UNITED STATES DISTRICT COURT NORTHERN DISTRICT OF OHIO EASTERN DIVISION
Aug 10, 2020
CASE NO. 1:20 CV 00554 (N.D. Ohio Aug. 10, 2020)

Opinion

CASE NO. 1:20 CV 00554

08-10-2020

Jayson Rogers, Plaintiff, v. Interstate National Dealer Services Inc., et al., Defendants.


Memorandum of Opinion and Order

INTRODUCTION

This matter is before the Court upon defendant Interstate National Dealer Services, Inc.'s Motion to Dismiss (Doc. 7). This case arises out of the Telephone Consumer Protection Act, 47 U.S.C. § 227 et seq. ("TCPA"). For the reasons that follow, defendant Interstate National Dealer Services' Motion to Dismiss is DENIED.

FACTS

Plaintiff, Jayson Rogers, filed this lawsuit on behalf of himself and all other similarly situated individuals, against defendants Interstate National Dealer Services, Inc. ("Dealer Services") and John Doe Corporation ("John Doe"), asserting violations under the TCPA.
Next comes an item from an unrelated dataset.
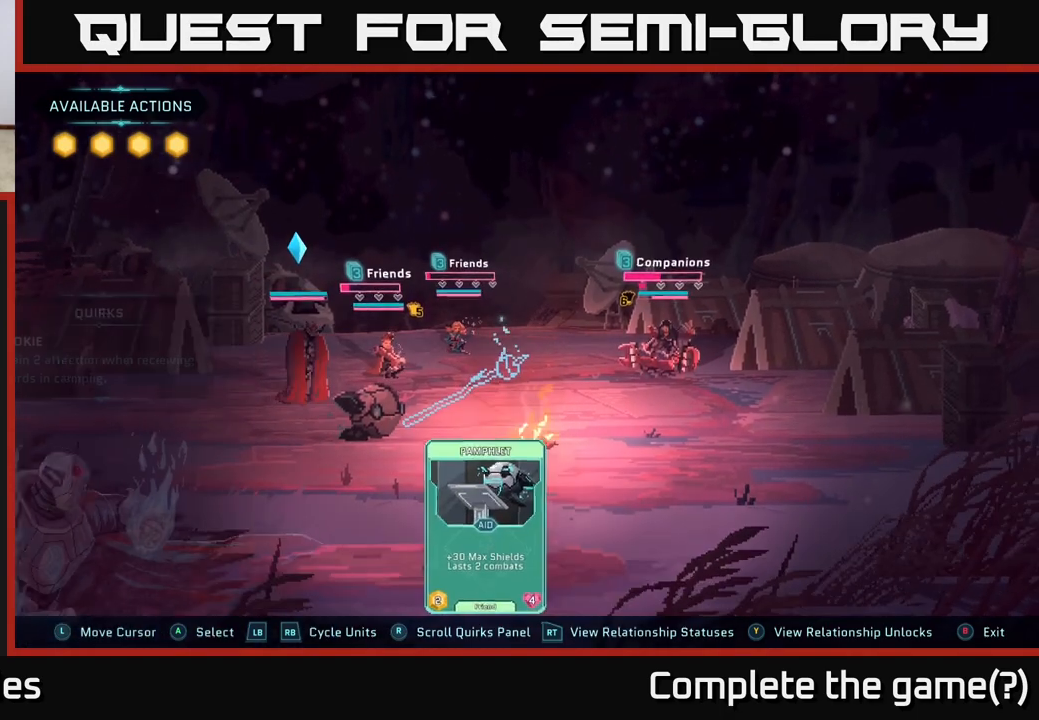
{"buttons": [], "left_stick": "center", "right_stick": "center", "events": [[33, "L1", "up"]]}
For purposes of ruling on the pending motion, the facts asserted in the Complaint are presumed to be true.

Dealer Services is a nationwide provider of automotive extended protection plans. Dealer Services utilizes widespread telemarketing to solicit new customers and hired defendant John Doe to originate new customers.
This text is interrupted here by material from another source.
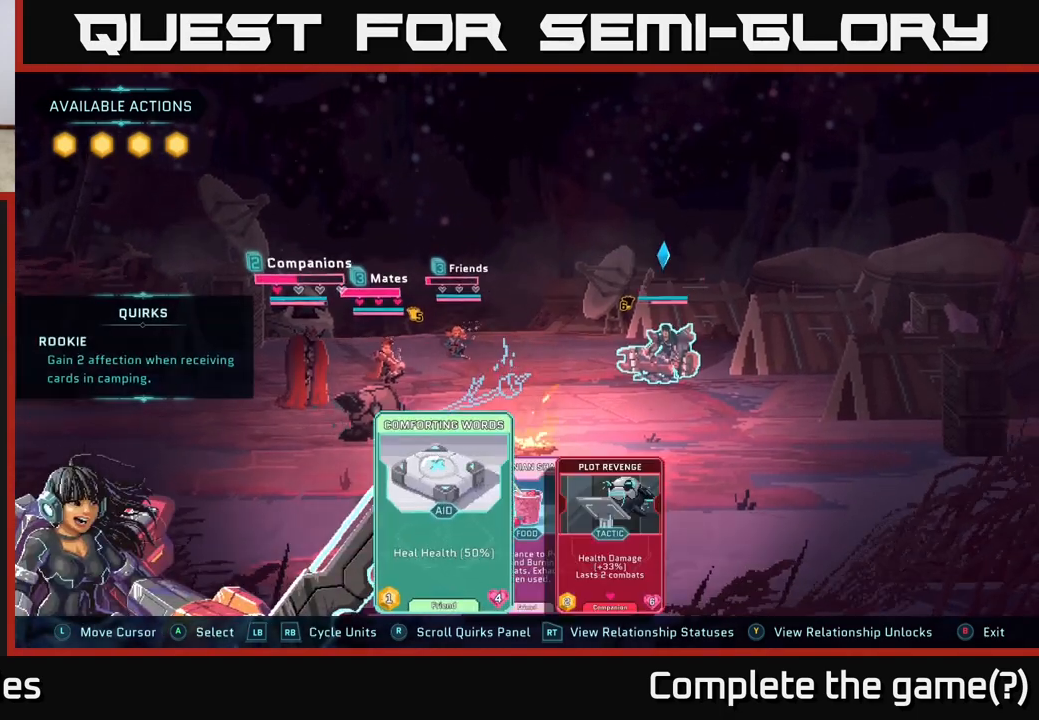
{"buttons": [], "left_stick": "center", "right_stick": "center", "events": []}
On September 25, 2019, John Doe initiated a pre-recorded telemarketing call to plaintiff's cellular telephone number to promote Dealer Services. This phone call "used an artificial or pre-recorded voice and stated that John Doe Corporation was calling to offer plaintiff an 'extended warranty.'" Plaintiff pressed "1" on his cell phone to speak to a live person and was connected with one of John Doe's telephone representatives. The representative asked plaintiff the make, model, and milage of his automobile. The representative then proceeded to offer a quote from one of Dealer Services' "Star Auto" extended protection plans. Plaintiff asked the representative "who serviced or provided the plan, and John Doe's phone representative again stated that the plan was administered by Dealer Services and provided the URL for" Dealer Services' website. Plaintiff has never provided prior express written consent to defendants to receive pre-recorded calls on his cell number.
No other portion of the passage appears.